De kantonrechter deelt het standpunt van het Agentschap Telecom. Uit de stukken blijkt dat de arbeidsomvang was uitgebreid tot 32 uur tot en met 31 december 2019, en dat voor de periode erna opnieuw zou worden beoordeeld of een (definitieve) uitbreiding tot de mogelijkheden behoorde. Dat is ook gebeurd: het Agentschap Telecom heeft besloten om geen verlenging toe te staan en heeft de urenomvang in het personeelssysteem teruggebracht naar 24 uur.
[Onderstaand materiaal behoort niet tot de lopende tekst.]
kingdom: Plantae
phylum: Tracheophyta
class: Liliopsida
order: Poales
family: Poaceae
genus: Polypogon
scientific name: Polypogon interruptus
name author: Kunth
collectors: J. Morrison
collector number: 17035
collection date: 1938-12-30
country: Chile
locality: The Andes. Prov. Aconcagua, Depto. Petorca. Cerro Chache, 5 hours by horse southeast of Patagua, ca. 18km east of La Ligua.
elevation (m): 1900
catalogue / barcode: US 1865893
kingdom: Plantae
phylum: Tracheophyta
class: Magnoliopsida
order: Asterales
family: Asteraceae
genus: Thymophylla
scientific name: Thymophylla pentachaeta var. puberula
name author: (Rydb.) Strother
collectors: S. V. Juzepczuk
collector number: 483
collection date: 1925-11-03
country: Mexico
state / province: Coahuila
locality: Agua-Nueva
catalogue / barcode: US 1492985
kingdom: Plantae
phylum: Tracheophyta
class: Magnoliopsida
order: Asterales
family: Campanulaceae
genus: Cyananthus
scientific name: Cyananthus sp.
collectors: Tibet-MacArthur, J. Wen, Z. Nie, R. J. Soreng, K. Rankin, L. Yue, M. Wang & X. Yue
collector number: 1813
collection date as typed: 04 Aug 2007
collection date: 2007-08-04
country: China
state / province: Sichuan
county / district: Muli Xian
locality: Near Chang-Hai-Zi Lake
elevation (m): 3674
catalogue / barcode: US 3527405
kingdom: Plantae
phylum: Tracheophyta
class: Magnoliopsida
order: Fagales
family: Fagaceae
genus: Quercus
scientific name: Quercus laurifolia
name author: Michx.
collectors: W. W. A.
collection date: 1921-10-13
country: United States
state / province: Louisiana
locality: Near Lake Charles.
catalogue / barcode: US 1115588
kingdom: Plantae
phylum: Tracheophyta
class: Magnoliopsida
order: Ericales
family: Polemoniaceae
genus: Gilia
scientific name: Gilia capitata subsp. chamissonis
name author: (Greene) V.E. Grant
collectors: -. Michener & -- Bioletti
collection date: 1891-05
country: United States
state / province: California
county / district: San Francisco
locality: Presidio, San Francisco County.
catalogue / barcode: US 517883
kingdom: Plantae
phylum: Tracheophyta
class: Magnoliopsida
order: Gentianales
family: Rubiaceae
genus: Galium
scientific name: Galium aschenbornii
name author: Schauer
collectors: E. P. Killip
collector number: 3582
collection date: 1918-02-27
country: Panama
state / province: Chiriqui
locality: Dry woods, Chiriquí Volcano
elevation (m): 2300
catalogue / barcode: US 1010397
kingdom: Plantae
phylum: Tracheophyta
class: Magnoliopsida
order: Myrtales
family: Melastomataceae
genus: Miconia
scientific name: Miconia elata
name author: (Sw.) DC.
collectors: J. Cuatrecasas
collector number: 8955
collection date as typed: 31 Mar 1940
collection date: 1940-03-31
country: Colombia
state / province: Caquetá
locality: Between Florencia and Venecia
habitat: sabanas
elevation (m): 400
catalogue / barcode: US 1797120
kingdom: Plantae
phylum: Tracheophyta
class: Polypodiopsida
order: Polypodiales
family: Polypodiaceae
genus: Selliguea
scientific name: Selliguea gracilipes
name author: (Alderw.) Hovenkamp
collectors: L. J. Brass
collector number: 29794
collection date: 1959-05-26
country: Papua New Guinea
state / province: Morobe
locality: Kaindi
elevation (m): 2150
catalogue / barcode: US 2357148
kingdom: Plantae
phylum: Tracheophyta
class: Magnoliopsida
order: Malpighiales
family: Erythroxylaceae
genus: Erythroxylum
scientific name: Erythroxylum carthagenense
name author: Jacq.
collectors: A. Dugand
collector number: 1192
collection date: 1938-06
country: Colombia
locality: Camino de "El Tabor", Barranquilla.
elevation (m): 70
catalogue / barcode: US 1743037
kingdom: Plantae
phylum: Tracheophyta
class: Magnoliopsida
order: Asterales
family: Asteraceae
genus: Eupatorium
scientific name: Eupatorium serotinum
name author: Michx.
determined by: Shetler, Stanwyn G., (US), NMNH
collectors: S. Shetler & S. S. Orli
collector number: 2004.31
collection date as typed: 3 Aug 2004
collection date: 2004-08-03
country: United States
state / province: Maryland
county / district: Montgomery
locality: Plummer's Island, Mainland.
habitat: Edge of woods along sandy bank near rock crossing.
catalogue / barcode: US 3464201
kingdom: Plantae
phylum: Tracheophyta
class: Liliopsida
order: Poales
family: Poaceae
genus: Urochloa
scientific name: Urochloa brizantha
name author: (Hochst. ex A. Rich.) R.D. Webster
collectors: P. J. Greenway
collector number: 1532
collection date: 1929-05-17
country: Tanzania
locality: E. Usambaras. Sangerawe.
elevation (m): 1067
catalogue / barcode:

De uitbreiding van de urenomvang tot 32 uur gold derhalve tot en met 31 december 2019. Met het aanbreken van de dag erna was de uitbreiding dus ten einde; op 1 januari 2020 (00:00 uur) had [verzoekster] daardoor geen arbeidsomvang van 32 maar van 24 uur. Op
datmoment is haar rechtspositie veranderd en is die arbeidsomvang van 24 uur onderdeel geworden van de arbeidsovereenkomst tussen partijen. Het in 2019 achtergebleven deel van 8 uur wordt niet door de Wnra bestreken, in zoverre is dus geen arbeidsovereenkomst ontstaan en bestaat daarom evenmin recht op een transitievergoeding.
4.7.
Het verzoek van [verzoekster] zal dan ook worden afgewezen.
4.8.
[verzoekster] zal, als de in het ongelijk gestelde partij, worden veroordeeld in de kosten van de procedure, tot en met vandaag aan de kant van het Agentschap Telecom begroot op € 600,00 voor salaris gemachtigde.

5.De beslissing

De kantonrechter:
5.1.
wijst het verzoek af;
5.2.
veroordeelt [verzoekster] in de kosten van de procedure, tot en met vandaag aan de kant van het Agentschap Telecom begroot op € 600,00;
5.3.
verklaart deze beschikking voor wat betreft de proceskostenveroordeling uitvoerbaar bij voorraad.
Deze beschikking is gegeven door mr. A.M. Koene, kantonrechter, en in het openbaar uitgesproken op 1 september 2020.